==== Texte à examiner
La grande difficulté de cette situation, c’est que les personnes, qui sont dans le sillage du leader, ne peuvent pas comprendre et admettre ou assumer ce point aveugle, où le désir lie les différentes machines désirantes à l’œuvre. L’image du grand homme ne peut être écornée, parce que ceci renvoie à ces personnes leur situation de soumission / domination. Le processus est inconscient et la rationalisation libertaire affirme consciemment et ouvertement le contraire. De plus, cette personne n’use pas de violence pour maintenir la cohésion de ses tribus. Elle plaisante, elle est indispensable, hyperactive, compétente, sympa, elle connaît plein de gens importants. On peut même dire : “ Mais qu’est-ce qu’on ferait sans elle ? ”. Cette personne sait manier les affects pour que la complicité de l’état groupal continue de fabriquer de la colle collective. Avec cette personne, on se sent utile, elle nous fait connaître des tas de choses et de nombreuses personnes qui nous seraient restés inconnues, si on ne militait pas avec elle. L’accès à la valorisation symbolique est une des clés de notre misère militante. Il faut remarquer que cela fonctionne dans les deux sens : du haut vers le bas et du bas vers le haut, les désirs se rejoignent pour dire qu’il n’y a pas domination, ce qui est vrai, dans un certain sens, puisque c’est l’œuvre du désir … inconscient.

Il me semble que nous rencontrons la notion de croyance telle que la développe la psychanalyse. Nos mythes, nos croyances nous font penser que nous nous complétons les un/es les autres, que nos mots décrivent bien la réalité, que nos actions sont légitimes et utiles. Ce n’est pas un hasard si le débat sur le féminisme rencontre celui du pouvoir mâle. Les phénomènes sont très imbriqués. D’ailleurs, c’est un domaine, où la violence émerge très rapidement. La complicité mâle et la défense du groupe sont des réflexes humains très puissants. Cet aspect tribal active des processus grégaires assez archaïques, puisqu’il s’agit de la notion de danger ou d’agression, qui est tout de suite ressentie et évoquée. C’est ce qui provoque immédiatement cette si belle unité pour défendre la personne dominante. Perdre l’amour de la figure d’autorité fait forcément peur. L’amour se développe dans notre enfance pour les figures d’autorité que sont nos parents. C’est ce qu’explique Gérard Mendel dans son texte “ Les risques psychologiques du changement ” disponible sur le site :

<http://1libertaire.free.fr/Mendel06.html>

Attaquer l’autorité c’est prendre le risque de perdre l’amour. Alors ici, pourquoi casser une si belle machinerie sociale, symbolique et imaginaire, si c’est pour se retrouver seul/le dans la froideur du spectacle et de la marchandise. Il est beaucoup plus simple de garder ses illusions et de réduire au silence les questions gênantes pour continuer à “ vivre chaud ”, même si cela implique d’accepter un peu de soumission. Comme tout cela se structure dans notre inconscient, on peut garder sa bonne conscience facilement au niveau rationnel. Les autres ce sont forcément des méchant/es qui veulent détruire notre totem et porter atteinte à notre intégrité personnelle, et surtout affective. C’est pour cela que la notion d’attaque individuelle est si souvent invoquée, qu’elle soude si bien les groupes et qu’il est presque impossible d’aborder le sujet calmement.
========
Recopiez le passage du texte sur la domination dans les groupes militants en commençant par « Attaquer l’autorité c’est » et en allant jusqu'à « le sujet calmement. ». Remplacez-y « totem » par « idole ».
==== Données présentées
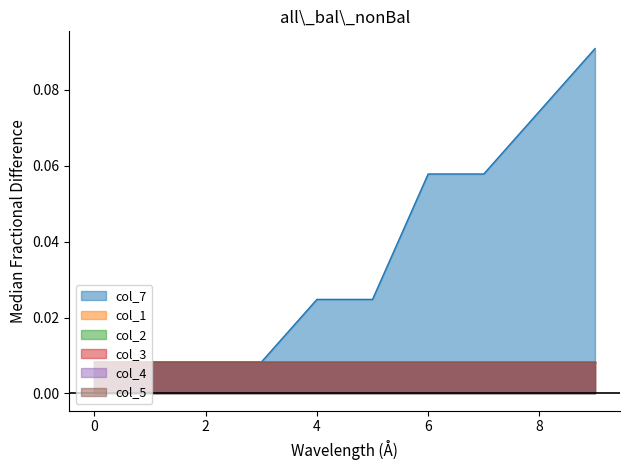

Reading left to right, extract all data points from this chart.

col_7: 0.0	0.0	0.0	0.0	0.0	0.0	0.1	0.1	0.1	0.1
col_1: 0.0	0.0	0.0	0.0	0.0	0.0	0.0	0.0	0.0	0.0
col_2: 0.0	0.0	0.0	0.0	0.0	0.0	0.0	0.0	0.0	0.0
col_3: 0.0	0.0	0.0	0.0	0.0	0.0	0.0	0.0	0.0	0.0
col_4: 0.0	0.0	0.0	0.0	0.0	0.0	0.0	0.0	0.0	0.0
col_5: 0.0	0.0	0.0	0.0	0.0	0.0	0.0	0.0	0.0	0.0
========
Corrigé de l'exercice:
Attaquer l’autorité c’est prendre le risque de perdre l’amour. Alors ici, pourquoi casser une si belle machinerie sociale, symbolique et imaginaire, si c’est pour se retrouver seul/le dans la froideur du spectacle et de la marchandise. Il est beaucoup plus simple de garder ses illusions et de réduire au silence les questions gênantes pour continuer à “ vivre chaud ”, même si cela implique d’accepter un peu de soumission. Comme tout cela se structure dans notre inconscient, on peut garder sa bonne conscience facilement au niveau rationnel. Les autres ce sont forcément des méchant/es qui veulent détruire notre idole et porter atteinte à notre intégrité personnelle, et surtout affective. C’est pour cela que la notion d’attaque individuelle est si souvent invoquée, qu’elle soude si bien les groupes et qu’il est presque impossible d’aborder le sujet calmement.